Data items
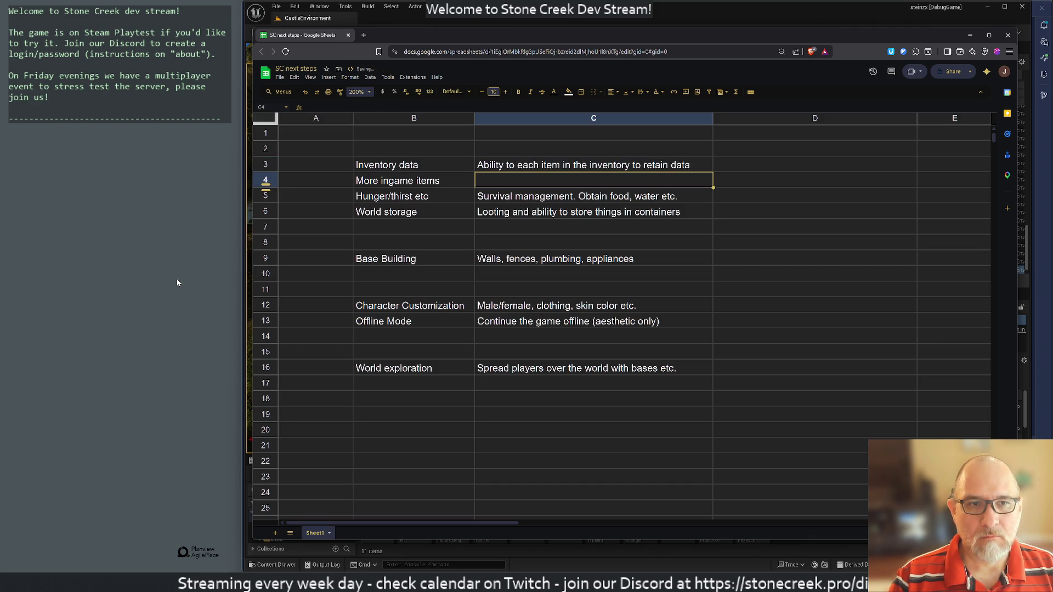
# Step: Fix the typo at the end of C3 so it ends with 'retain data'
pyautogui.press('Up')
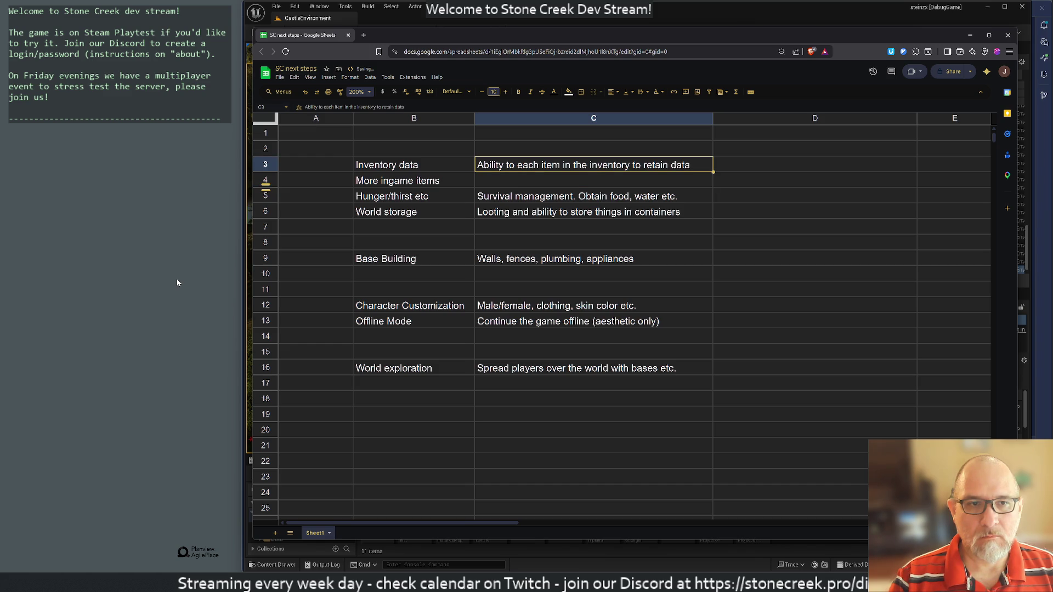
pyautogui.press('F2')
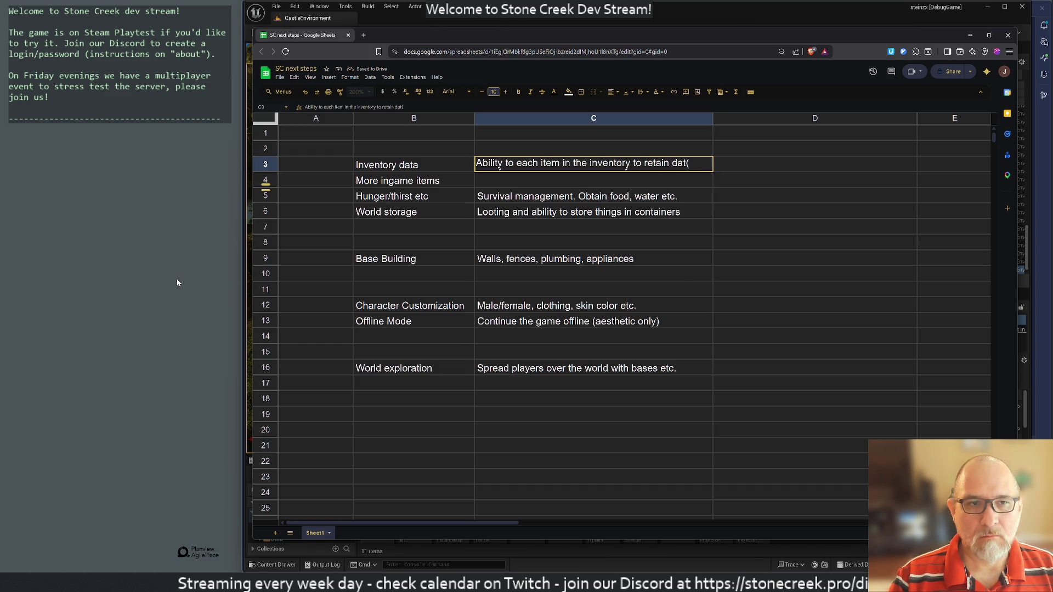
pyautogui.press('BackSpace')
pyautogui.write('a')
pyautogui.press('Return')
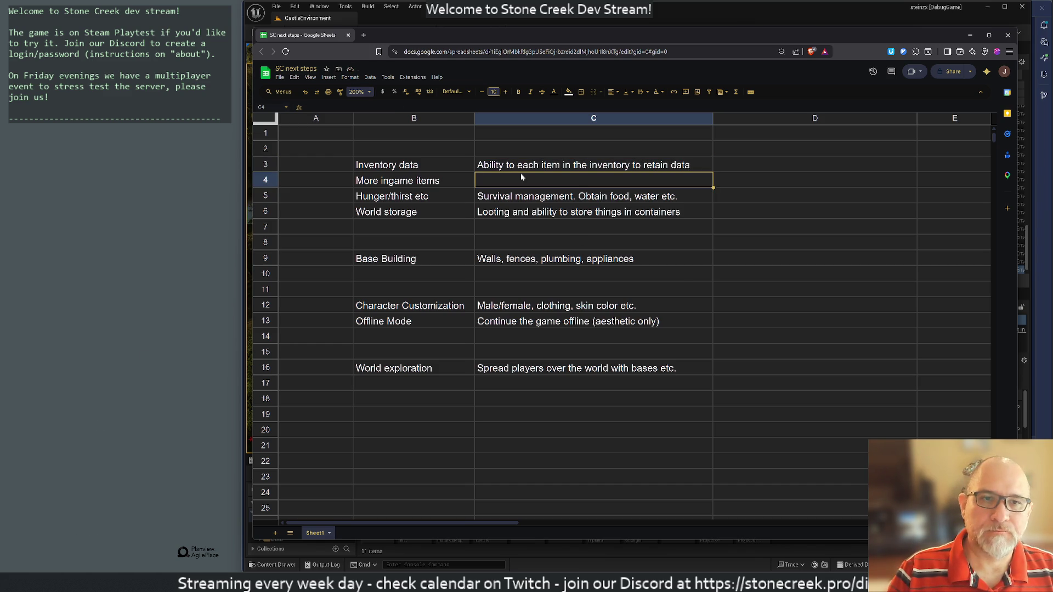
# Step: Extend the C3 description with the example ', i.e. food is about to expire'
pyautogui.press('Up')
pyautogui.press('F2')
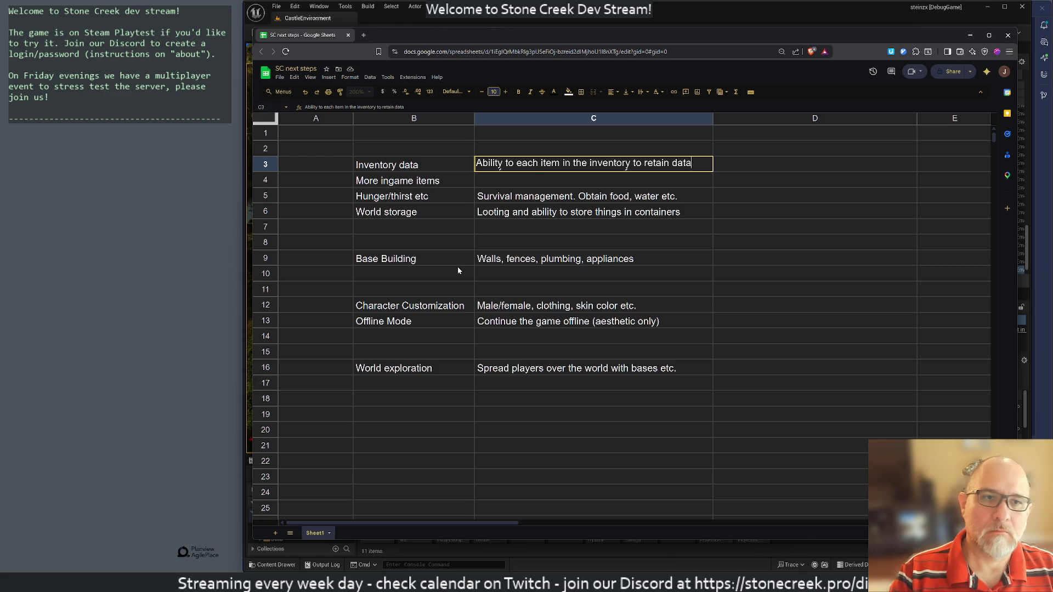
pyautogui.write(', i.e. ')
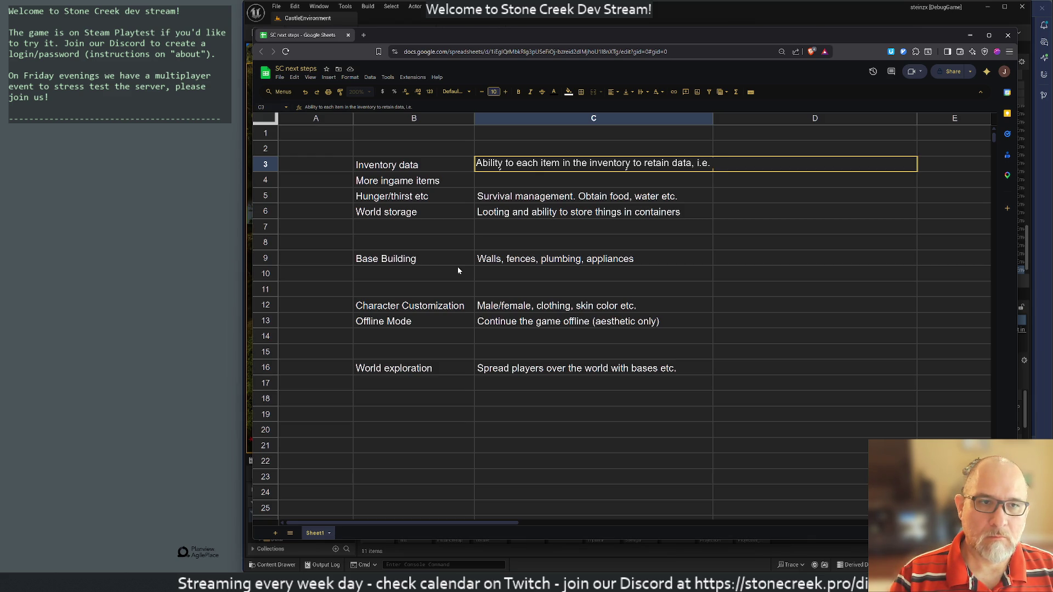
pyautogui.write('apple ')
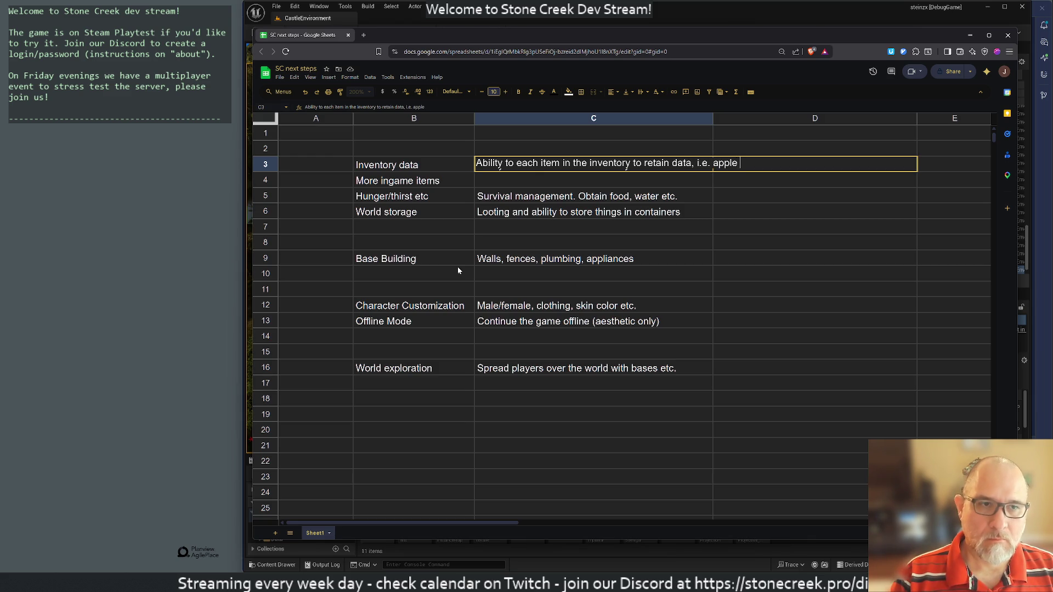
pyautogui.write('is abo')
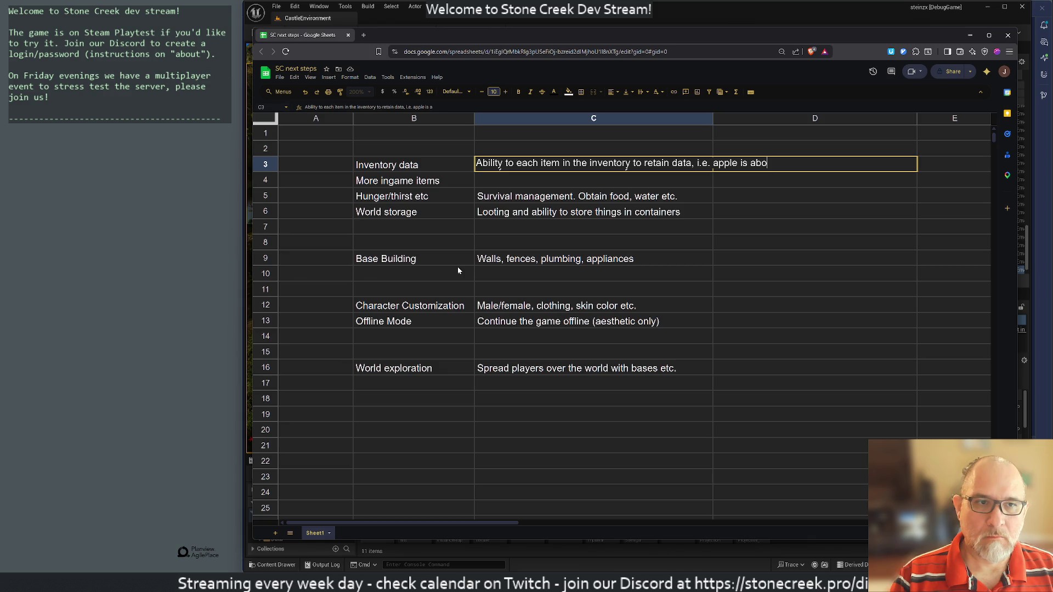
pyautogui.write('ut to exp')
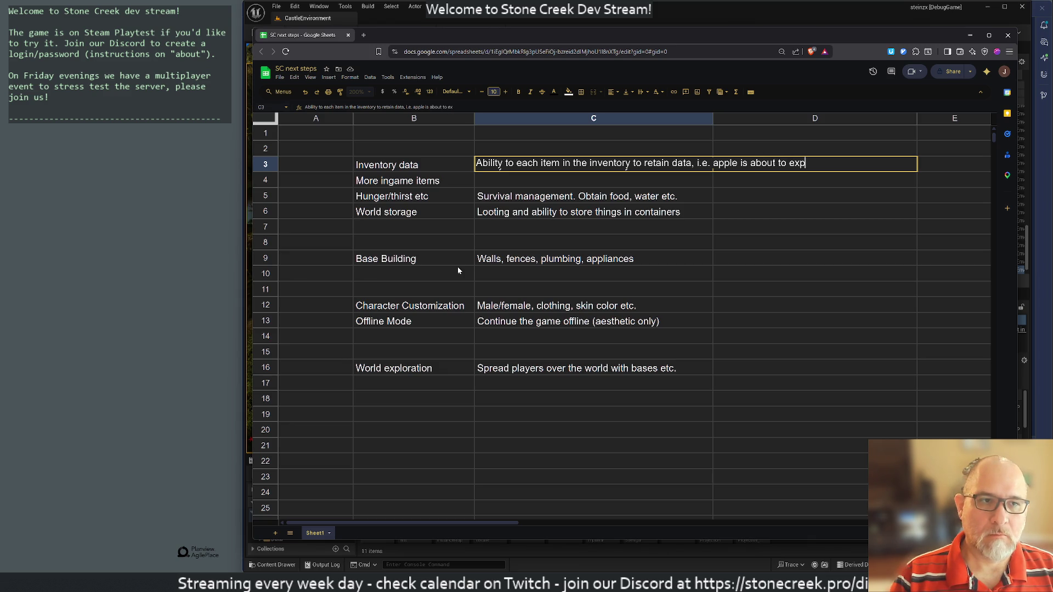
pyautogui.write('ire')
pyautogui.press('Return')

Task to carry out: Give back the records above exactly. Pictures stay out.

Exercise answer:
# Step: Fix the typo at the end of C3 so it ends with 'retain data'
pyautogui.press('Up')
pyautogui.press('F2')
pyautogui.press('BackSpace')
pyautogui.write('a')
pyautogui.press('Return')
# Step: Extend the C3 description with the example ', i.e. food is about to expire'
pyautogui.press('Up')
pyautogui.press('F2')
pyautogui.write(', i.e. ')
pyautogui.write('apple ')
pyautogui.write('is abo')
pyautogui.write('ut to exp')
pyautogui.write('ire')
pyautogui.press('Return')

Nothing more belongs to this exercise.